→ **Texte du document**

Crise des Rohingyas: première visite de Suu Kyi dans la zone du conflit

La dirigeante birmane Aung San Suu Kyi s’est rendue pour la première fois jeudi dans l’ouest de son pays où l’armée est accusée par l’ONU d’"épuration ethnique" visant la minorité musulmane rohingya, dont plus de 600.000 membres ont fui au Bangladesh en deux mois.

A l’issue de cette visite surprise, la lauréate du prix Nobel de la paix, arrivée au pouvoir en avril 2016, n’a fait aucune déclaration.

Au même moment, les Etats-Unis ont annoncé que le secrétaire d’Etat Rex Tillerson se rendrait le 15 novembre en Birmanie pour y discuter des "actions pour faire face à la crise humanitaire". Les Etats-Unis jugent les chefs de l’armée "responsables" du sort des Rohingyas mais ont pris soin de ne pas blâmer Aung San Suu Kyi.

La dirigeante du gouvernement civil est très critiquée à l’étranger pour son peu d’empathie envers les Rohingyas, considérés comme une des minorités les plus persécutées du monde. Elle doit composer avec une armée qui reste très puissante, malgré l’autodissolution de la junte en 2011 et une opinion publique largement xénophobe et antimusulmane.

Elle s’est rendue jeudi dans des villages dévastés de la région de Maungdaw et Buthidaung et est allée à la rencontre de plusieurs communautés, d’après les images de la télévision d’Etat.

→ **Votre objectif**
D'après l'article sur la crise des Rohingyas, à quelle date le secrétaire d'État Rex Tillerson devait-il se rendre en Birmanie ? Les enregistrements forment un matériau distinct du texte.

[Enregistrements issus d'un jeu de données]
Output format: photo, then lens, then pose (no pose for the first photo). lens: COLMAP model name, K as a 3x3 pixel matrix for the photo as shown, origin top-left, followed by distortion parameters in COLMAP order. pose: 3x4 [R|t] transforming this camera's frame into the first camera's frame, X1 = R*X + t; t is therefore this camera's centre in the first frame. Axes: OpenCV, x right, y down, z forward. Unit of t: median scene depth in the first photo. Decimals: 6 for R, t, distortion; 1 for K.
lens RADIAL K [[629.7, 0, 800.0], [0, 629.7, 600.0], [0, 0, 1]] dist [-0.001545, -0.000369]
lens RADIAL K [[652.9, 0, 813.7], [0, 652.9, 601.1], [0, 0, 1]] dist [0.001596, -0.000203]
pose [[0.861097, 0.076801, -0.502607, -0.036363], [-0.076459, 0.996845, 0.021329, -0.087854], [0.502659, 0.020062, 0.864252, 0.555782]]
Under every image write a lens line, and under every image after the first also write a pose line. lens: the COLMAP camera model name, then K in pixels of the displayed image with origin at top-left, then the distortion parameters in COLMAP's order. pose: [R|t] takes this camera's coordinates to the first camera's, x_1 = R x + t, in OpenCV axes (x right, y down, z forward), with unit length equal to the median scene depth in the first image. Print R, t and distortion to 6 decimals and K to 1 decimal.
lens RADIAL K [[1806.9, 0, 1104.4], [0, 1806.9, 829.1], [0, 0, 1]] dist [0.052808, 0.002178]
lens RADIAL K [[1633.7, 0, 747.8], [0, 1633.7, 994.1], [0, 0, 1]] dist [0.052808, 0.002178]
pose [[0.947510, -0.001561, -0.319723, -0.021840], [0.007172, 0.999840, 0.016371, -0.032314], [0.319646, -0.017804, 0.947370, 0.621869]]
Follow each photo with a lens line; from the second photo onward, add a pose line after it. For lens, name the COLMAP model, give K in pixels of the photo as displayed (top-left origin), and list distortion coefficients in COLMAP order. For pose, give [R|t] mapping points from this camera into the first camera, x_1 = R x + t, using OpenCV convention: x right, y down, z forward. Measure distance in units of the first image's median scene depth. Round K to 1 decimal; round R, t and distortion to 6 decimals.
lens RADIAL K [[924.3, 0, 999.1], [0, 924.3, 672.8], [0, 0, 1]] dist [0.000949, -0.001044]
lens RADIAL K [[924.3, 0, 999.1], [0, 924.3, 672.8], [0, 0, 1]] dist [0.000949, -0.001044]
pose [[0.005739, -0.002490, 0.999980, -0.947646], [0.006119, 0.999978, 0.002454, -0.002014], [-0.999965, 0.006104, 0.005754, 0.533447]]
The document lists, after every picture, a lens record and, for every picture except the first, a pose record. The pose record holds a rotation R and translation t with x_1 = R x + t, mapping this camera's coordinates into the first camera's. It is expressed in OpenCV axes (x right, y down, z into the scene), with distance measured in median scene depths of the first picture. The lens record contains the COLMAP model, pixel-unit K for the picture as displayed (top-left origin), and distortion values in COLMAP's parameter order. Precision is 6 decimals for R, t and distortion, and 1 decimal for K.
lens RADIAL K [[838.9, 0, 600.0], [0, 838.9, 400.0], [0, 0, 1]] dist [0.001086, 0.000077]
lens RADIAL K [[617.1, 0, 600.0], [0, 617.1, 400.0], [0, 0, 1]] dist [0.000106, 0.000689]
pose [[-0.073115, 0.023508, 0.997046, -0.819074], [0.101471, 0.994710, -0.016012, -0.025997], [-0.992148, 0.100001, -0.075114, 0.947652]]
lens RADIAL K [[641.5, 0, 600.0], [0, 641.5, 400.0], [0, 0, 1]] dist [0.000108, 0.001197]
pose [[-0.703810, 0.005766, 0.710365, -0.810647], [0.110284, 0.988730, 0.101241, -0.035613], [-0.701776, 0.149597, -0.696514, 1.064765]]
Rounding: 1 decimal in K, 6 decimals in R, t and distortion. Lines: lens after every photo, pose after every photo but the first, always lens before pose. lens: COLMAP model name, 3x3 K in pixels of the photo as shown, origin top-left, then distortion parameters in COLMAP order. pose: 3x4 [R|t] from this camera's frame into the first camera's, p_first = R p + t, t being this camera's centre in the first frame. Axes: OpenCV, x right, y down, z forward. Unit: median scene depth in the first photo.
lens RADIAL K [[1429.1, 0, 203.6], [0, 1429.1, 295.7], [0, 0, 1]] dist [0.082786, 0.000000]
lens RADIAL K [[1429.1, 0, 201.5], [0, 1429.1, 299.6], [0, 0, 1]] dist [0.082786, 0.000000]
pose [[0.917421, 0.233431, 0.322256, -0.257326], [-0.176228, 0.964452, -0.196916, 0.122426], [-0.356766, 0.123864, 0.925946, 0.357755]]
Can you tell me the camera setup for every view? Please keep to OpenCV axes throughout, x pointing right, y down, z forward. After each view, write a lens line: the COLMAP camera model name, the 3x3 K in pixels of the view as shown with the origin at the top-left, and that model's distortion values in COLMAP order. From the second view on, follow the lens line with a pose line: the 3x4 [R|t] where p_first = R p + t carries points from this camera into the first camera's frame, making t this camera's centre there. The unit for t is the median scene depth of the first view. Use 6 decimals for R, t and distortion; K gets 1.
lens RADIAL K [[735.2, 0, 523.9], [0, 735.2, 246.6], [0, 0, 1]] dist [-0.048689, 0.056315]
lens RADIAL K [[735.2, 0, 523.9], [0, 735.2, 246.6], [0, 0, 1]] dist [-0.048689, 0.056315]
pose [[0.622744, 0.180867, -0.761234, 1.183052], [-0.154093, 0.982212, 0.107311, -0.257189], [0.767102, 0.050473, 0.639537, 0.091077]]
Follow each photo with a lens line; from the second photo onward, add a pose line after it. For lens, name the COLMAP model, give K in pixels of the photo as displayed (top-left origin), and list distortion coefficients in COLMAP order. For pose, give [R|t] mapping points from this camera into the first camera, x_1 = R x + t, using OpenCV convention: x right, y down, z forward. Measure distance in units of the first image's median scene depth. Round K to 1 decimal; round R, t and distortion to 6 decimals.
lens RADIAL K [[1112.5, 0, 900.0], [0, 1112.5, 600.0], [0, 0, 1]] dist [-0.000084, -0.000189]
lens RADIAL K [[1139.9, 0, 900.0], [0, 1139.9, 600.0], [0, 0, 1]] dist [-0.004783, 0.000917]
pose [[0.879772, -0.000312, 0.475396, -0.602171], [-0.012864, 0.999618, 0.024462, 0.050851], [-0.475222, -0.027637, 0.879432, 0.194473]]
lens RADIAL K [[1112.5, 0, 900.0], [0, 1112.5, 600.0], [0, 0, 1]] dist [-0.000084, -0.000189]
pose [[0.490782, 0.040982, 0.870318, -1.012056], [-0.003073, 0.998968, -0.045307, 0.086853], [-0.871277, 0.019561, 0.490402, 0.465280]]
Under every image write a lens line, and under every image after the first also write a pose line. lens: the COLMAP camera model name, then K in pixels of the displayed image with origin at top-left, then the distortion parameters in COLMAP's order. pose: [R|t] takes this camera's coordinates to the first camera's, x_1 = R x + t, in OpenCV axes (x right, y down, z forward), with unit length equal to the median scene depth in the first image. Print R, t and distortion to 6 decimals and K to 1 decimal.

→ **Réponse à l'exercice**
Le 15 novembre.